Lately, I’ve been wearing the shoe while snowshoeing and like it equally well. The covering over the laces poses a problem when trying to latch my gaiters, but the covering over the laces acted as its own gaiter and kept out all moisture and snow. My feet stayed relatively warm and dry and very comfortable while snowshoe running.
Overall, I have to say I’m pleased and impressed with the Sportiva trail shoe.
Thanks for your feedback, Phil. Once again confirms how great these shoes are.
I’ve got a pair of the La Sportiva Fireblades and absolutely love them. I’ve done 2 trail races and even 1 road half in these and tons of training and don’t feel like I’ve lost anything in them inspite of all the miles. But I’m looking for something with more traction since the Fireblade does not fair so well in any wet or muddy condtions as I have come to realize this early spring in Northern Utah. How does the Crosslite fit/feel compared to the Fireblade?

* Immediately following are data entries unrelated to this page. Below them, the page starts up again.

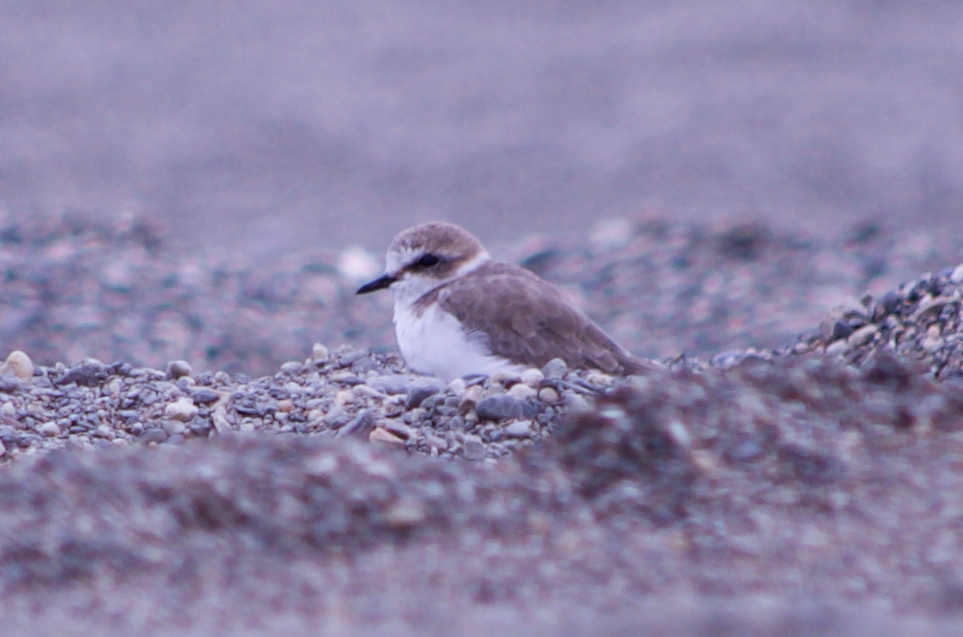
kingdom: Animalia
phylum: Chordata
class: Aves
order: Charadriiformes
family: Charadriidae
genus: Charadrius
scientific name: Charadrius alexandrinus
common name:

Spencer… hard to say exactly since I’ve never run in the Fireblade. They are both very low-profile designs, but the Crosslite has oodles more traction. I wish I could say more though. Sorry.
Jason… Nice write up.
I’m very interested in how they’ve held up over the past months and if your personal thoughts toward the Crosslites are still glorious. I just tried on a pair yesterday, wonderful glove like fit, and thinking about getting them for trekking around the Bellingham area terrain.
James: I passed these shoes along to a friend of mine who has now run hundreds more miles in them. The other day I saw which shoes he had along for his run… the Crosslites. He loves them and says they are still going strong.
Can anyone provide another durability report on these? I had the Salomon SpeedCross 2 and they wore out VERY fast. Not just the sole (which is expected due to the soft grippy rubber) but also the uppers, which became unstitched, etc…
“Should you need to replace the laces, re-lacing these could be a chore, but hopefully that doesn’t ever happen.” It does happen. Happened to me. Re-lacing is just flat out impossible. If your laces break, you have two choices: one, buy new shoes, two, cut out the scree guard, which I ended up doing. I wish they modified the design to make it possible to replace laces somehow. But I ended up buying these shoes again, as I can’t find any other shoe with comparable fit and traction.
Dang! I thought it would be tough, but not impossible (as it turns out to be). Bummer about having to cut out the scree guard. Did you contact La Sportiva directly for suggestions before performing surgery? If so, what did they say?
With it being so involved, it would seem like they would re-lace them for you somehow. It looks like you’re back for more, in spite of it all.
I thought about calling La Sportiva, but the shoes are already near their death throes anyway, so it did not seem worth the trouble. With new laces I might get some 50 more miles from them and then it’s time for shoe heaven. This is my 4th or 5th pair of this shoe and in the previous pairs I wore the sole bare, with the top of the shoe and laces still in good shape. So overall the laces seem strong enough, I’m not complaining.